Most recently the VP for global public policy and chief privacy strategist for Oracle, Alhadeff was globally minded, and it is difficult to find an international privacy and data protection effort that he wasn’t involved with. From the OECD to the International Chamber of Commerce to the U.S.-India Business Council to the U.S.-ASEAN Business Council, Alhadeff was a privacy and security policy voice to which everyone listened, whether advocate, regulator or industry representative.

He was also a great supporter of the IAPP, speaking for us at least 13 times over the years, dating back to the 2003 Privacy Academy, which is as far back as we have speaker records, and serving often as a sounding board.

“Wherever privacy was being discussed,” IAPP President and CEO J. Trevor Hughes, CIPP, said, “Joe was there, adding practical and insightful guidance. His thinking is baked into many of the frameworks, laws and regulations in privacy around the world.”

Alhadeff “could see policy steps necessary six or seven steps out,” said Martin Abrams, who leads the Information Accountability Foundation, of which Alhadeff was a founder. “For example, it was Joe who, in 2003, saw that an APEC privacy initiative would have an impact on European data transfer policy, which it did, seven years later. What’s more, he could convince people like me that the vision was worth the effort, even if the payoff would be the future.”

However, beyond his work in policy, Alhadeff was also universally admired as a gracious host and friendly companion, with a sharp wit and an easy laugh. His travels took him all over the world, to anyplace where privacy was a topic being examined, and he could be counted on to make sure everyone was enjoying themselves in whatever far-flung location they found themselves in.

“I will always think of Joe as interested and committed to friendship,” said PwC’s Peter Cullen, CIPP/US, who worked with Alhadeff at the IAF and while with Microsoft. “He was the consummate host and thrived on entertaining the many people in his life.”

“I think the single most important thing is to capture Joe’s humanity,” said Peter Lefkowitz, CIPP/US, now at GE Digital but once Oracle’s CPO at the same time Alhadeff was chief privacy strategist. “He had a love for people, a love for ideas, and had an excitement about privacy and the potential for privacy and technology to coexist. That really was the essence of Joe: very forward looking, very positive and extremely thoughtful.” 

Similarly, said Anick Fortin-Cousens, CIPP/C, IBM’s privacy officer for Canada, Latin America, the Middle East and Africa, “When I think about Joe at this time, what comes to mind is not his unsurpassed intellect, the breadth and depth of his knowledge about anything and everything, his unparalleled eloquence, nor the substantial impact he has had on public policy globally, but his generosity, warmth, kindness and sense of humor. 

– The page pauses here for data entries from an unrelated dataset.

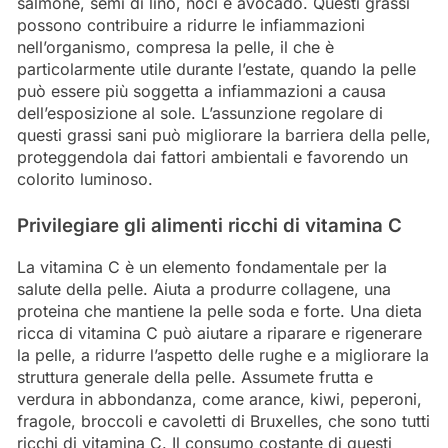
salmone, semi di lino, noci e avocado. Questi grassi
possono contribuire a ridurre le infiammazioni
nell’organismo, compresa la pelle, il che è
particolarmente utile durante l’estate, quando la pelle
può essere più soggetta a infiammazioni a causa
dell’esposizione al sole. L’assunzione regolare di
questi grassi sani può migliorare la barriera della pelle,
proteggendola dai fattori ambientali e favorendo un
colorito luminoso.
Privilegiare gli alimenti ricchi di vitamina C
La vitamina C è un elemento fondamentale per la
salute della pelle. Aiuta a produrre collagene, una
proteina che mantiene la pelle soda e forte. Una dieta
ricca di vitamina C può aiutare a riparare e rigenerare
la pelle, a ridurre l’aspetto delle rughe e a migliorare la
struttura generale della pelle. Assumete frutta e
verdura in abbondanza, come arance, kiwi, peperoni,
fragole, broccoli e cavoletti di Bruxelles, che sono tutti
ricchi di vitamina C. Il consumo costante di questi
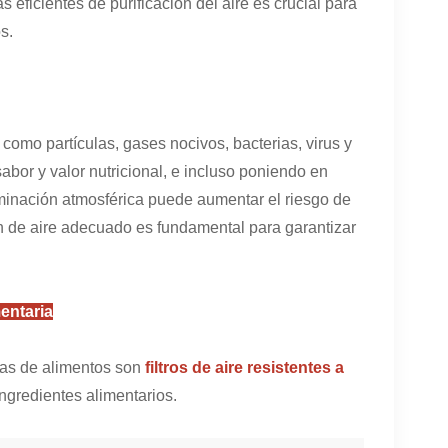
 eficientes de purificación del aire es crucial para
s.
como partículas, gases nocivos, bacterias, virus y
bor y valor nutricional, e incluso poniendo en
aminación atmosférica puede aumentar el riesgo de
ción de aire adecuado es fundamental para garantizar
mentaria
icas de alimentos son
filtros de aire resistentes a
 ingredientes alimentarios.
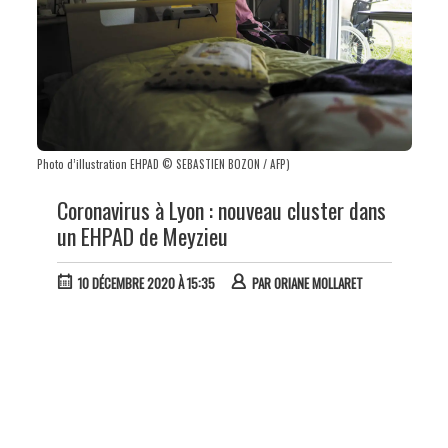
Photo d’illustration EHPAD © SEBASTIEN BOZON / AFP)
Coronavirus à Lyon : nouveau cluster dans
un EHPAD de Meyzieu
10 DÉCEMBRE 2020 À 15:35
PAR
ORIANE MOLLARET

“I got to know him — really know him — during our international travels to some faraway places around the world as part of our involvement with APEC. I have so many personal memories of him: shopping in a Lima market, enjoying local food right before Christmas in Seoul or taking a dip in the ocean between meetings in Subic. It's hard to believe that Joe's work here is done. But I'm sure that wherever he is, he has already put together a coalition to engage in discussions with the powers-that-be to improve the place.”

“He found connections in everything,” Hughes remembered. “Small talk with Joe was a delightfully wandering path that could touch on food, history, policy, art, sports … and always the best gossip about our field. He somehow knew the inside scoop on every town we found ourselves in around the world. The best coffee in Rome? Ask Joe. The best way to get to the airport in Singapore? Ask Joe. A few spare hours in any city around the world? Joe would give you the perfect itinerary.”

This was something that Alhadeff truly enjoyed, said Lefkowitz, mentoring and bringing people into the fold. “Joe was in work what he was in life,” he said. “He was a gentleman with great perspective, a caring family man, and people loved working with him. People weren’t junior or senior; they were judged by the quality of their intellect and the integrity of their souls.” He often identified younger staffers, brought them to the attention of management, and advocated for their advancement, regardless of whether they were in the privacy department or not.

“He was as forward thinking about people as he was about policy,” Lefkowitz said.

Unmarried and with no children, Alhadeff was close with his brother Les, his sister-in-law Deborah and his nephew William, Lefkowitz noted, and he had a large and close family that was spread out across Europe and the United States. A traditional Jewish funeral was held for him on Sunday, but Lefkowitz, Cullen and others are currently planning a memorial celebration event for later this summer with which to allow people to come together and remember Alhadeff’s contributions both professional and personal.